- _Questions à traiter_:
**a)** Recopiez le passage du texte extrait allant de "4. M. A... demande" à "Saint-Gilles à Manduel.".
**b)** D'après le texte extrait, au niveau de quelle voie le pont qui n'a pas été réalisé était-il prévu ?
**c)** Veuillez poursuivre le texte extrait, consacré à la demande d'indemnisation de M. A..., à partir de sa dernière phrase.

- _Texte extrait_:
3. D'autre part, les modifications définitives apportées à la circulation générale, et résultant des changements effectués dans l'assiette ou la direction des voies publiques existantes, ne sont pas de nature à ouvrir droit à indemnité. Enfin les allongements de parcours et les difficultés d'accès des riverains à leur propriété du fait de la disparition d'une voie d'accès qu'ils utilisaient, que celle-ci résulte d'un parti d'aménagement de la collectivité publique ou d'un défaut d'entretien de la voie, ne peuvent ouvrir droit à indemnisation à leur profit que si elles excèdent les sujétions qui doivent normalement être supportées sans indemnité.
4. M. A... demande que les sociétés SNCF réseau et Oc'Via soient déclarées responsables de l'allongement de parcours pour se rendre sur ses terres cultivables depuis le siège de son exploitation agricole résultant de l'absence de réalisation d'un pont franchissant la ligne ferroviaire de contournement de Nîmes et de Montpellier et qui était prévu au niveau de la voie communale n° 6 reliant Saint-Gilles à Manduel.
En ce qui concerne la personne responsable :
5. Aux termes de l'article 1er de l'ordonnance du 17 juin 2004 sur les contrats de partenariat, alors en vigueur : " I. - Le contrat de partenariat est un contrat administratif par lequel l'État ou un établissement public de l'État confie à un tiers, pour une période déterminée en fonction de la durée d'amortissement des investissements ou des modalités de financement retenues, une mission globale ayant pour objet la construction ou la transformation, l'entretien, la maintenance, l'exploitation ou la gestion d'ouvrages, d'équipements ou de biens immatériels nécessaires au service public, ainsi que tout ou partie de leur financement à l'exception de toute participation au capital. / Il peut également avoir pour objet tout ou partie de la conception de ces ouvrages, équipements ou biens immatériels ainsi que des prestations de services concourant à l'exercice, par la personne publique, de la mission de service public dont elle est chargée. / II. - Le cocontractant de la personne publique assure la maîtrise d'ouvrage des travaux à réaliser. Après décision de l'État, il peut être chargé d'acquérir les biens nécessaires à la réalisation de l'opération, y compris, le cas échéant, par voie d'expropriation. (...) ". Aux termes de l'article 11 de cette ordonnance, alors en vigueur : " Un contrat de partenariat comporte nécessairement des clauses relatives : / a) À sa durée ; / b) Aux conditions dans lesquelles est établi le partage des risques entre la personne publique et son cocontractant ; / c) Aux objectifs de performance assignés au cocontractant, (...) / d) À la rémunération du cocontractant, (...) l) Aux modalités de prévention et de règlement des litiges (...) ".

- _Données_:
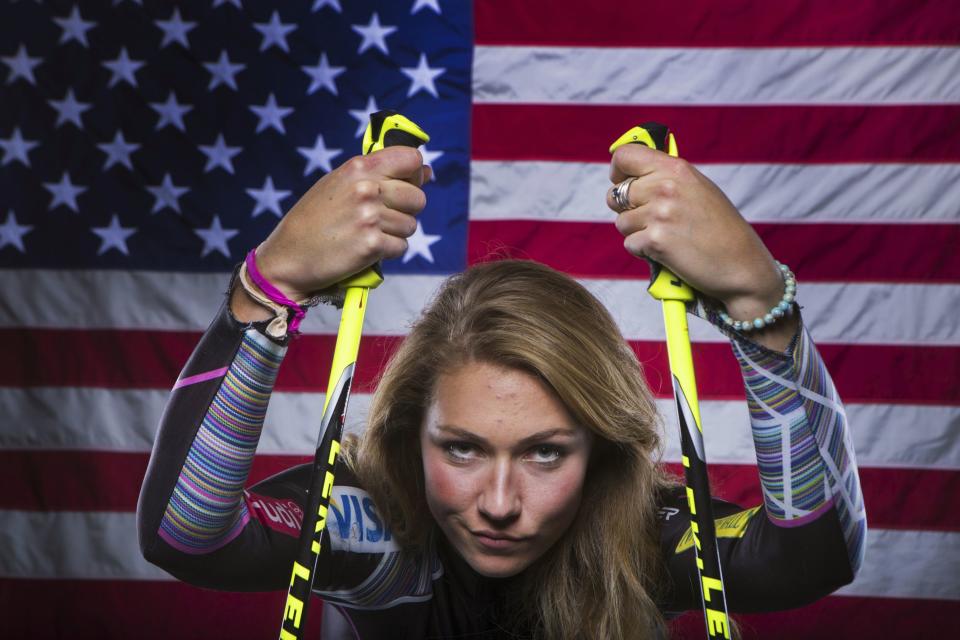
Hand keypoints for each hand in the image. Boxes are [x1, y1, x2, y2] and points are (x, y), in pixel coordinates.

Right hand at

- _Exercices corrigés_:
**a)**
4. M. A... demande que les sociétés SNCF réseau et Oc'Via soient déclarées responsables de l'allongement de parcours pour se rendre sur ses terres cultivables depuis le siège de son exploitation agricole résultant de l'absence de réalisation d'un pont franchissant la ligne ferroviaire de contournement de Nîmes et de Montpellier et qui était prévu au niveau de la voie communale n° 6 reliant Saint-Gilles à Manduel.

**b)** Au niveau de la voie communale n° 6 reliant Saint-Gilles à Manduel.

**c)**
6. Il résulte des dispositions citées au point précédent qu'un contrat de partenariat conclu sur le fondement de l'ordonnance du 17 juin 2004, d'une part, a pour effet de confier la maîtrise d'ouvrage des travaux à réaliser au titulaire de ce contrat, en l'espèce la société Oc'Via, d'autre part, détermine le partage des risques liés à cette opération entre ce titulaire et la personne co-contractante, en l'espèce l'établissement public Réseau Ferré de France, devenu la société SNCF Réseau. L'article 36 du contrat de partenariat, portant sur les " responsabilités ", prévoit que le titulaire est responsable des dommages causés aux tiers, ainsi que des frais et indemnités qui en résultent, du fait de la construction et de l'existence de la ligne survenus à l'occasion de l'exécution, par le titulaire ou sous sa responsabilité, des obligations mises à sa charge au titre du contrat. Ce même article précise que le titulaire supporte seul les conséquences pécuniaires des dommages.
7. Dès lors, les dommages permanents inhérents à la présence de l'ouvrage engagent la responsabilité du maître de l'ouvrage, y compris après l'achèvement des travaux. Par suite, la responsabilité de la société Oc'Via peut être engagée à ce titre. En revanche, la société SNCF Réseau n'ayant pas cette qualité, elle doit être mise hors de cause.
En ce qui concerne le préjudice :
8. Il résulte de l'instruction que la réalisation de la ligne ferroviaire de contournement de Nîmes et de Montpellier a eu pour effet de couper la voie communale n° 6 qui permettait à M. A... d'accéder directement à deux îlots de parcelles agricoles situés au Nord-Est et au Nord-Ouest de son exploitation agricole. Du fait de ces travaux publics, il doit, pour rejoindre ses terres agricoles, faire un détour et emprunter deux nouveaux ouvrages de franchissement de la ligne ferroviaire, qui ont entraîné un allongement de son parcours de 4,2 kilomètres pour les parcelles situées au Nord-Est et de 5,4 kilomètres pour celles situées au Nord-Ouest. Toutefois, les modifications apportées à la circulation générale dans l'assiette et les conditions d'utilisation des voies publiques du fait de la création de la ligne ferroviaire de contournement ne rendent pas impossible, ni même difficile, l'accès de M. A... à ses terres, qui restent accessibles par des voies communales dont l'état déplorable allégué n'est pas établi, au prix d'un rallongement de parcours qui ne présente pas un caractère excessif.
9. De plus, si l'appelant soutient que l'indemnisation de 73 301,30 euros que lui a versé la société Oc'Via le 9 juillet 2013 au titre de l'allongement de parcours qu'il subit, ne le dédommage pas de son entier préjudice dès lors que le montant de cette indemnité prenait en compte l'engagement de la société Oc'Via de réaliser un pont franchissant la ligne ferroviaire au niveau de la route communale n° 6, il ne résulte toutefois pas de l'instruction et notamment pas du bulletin de règlement d'indemnité que la société Oc'Via ait pris un tel engagement.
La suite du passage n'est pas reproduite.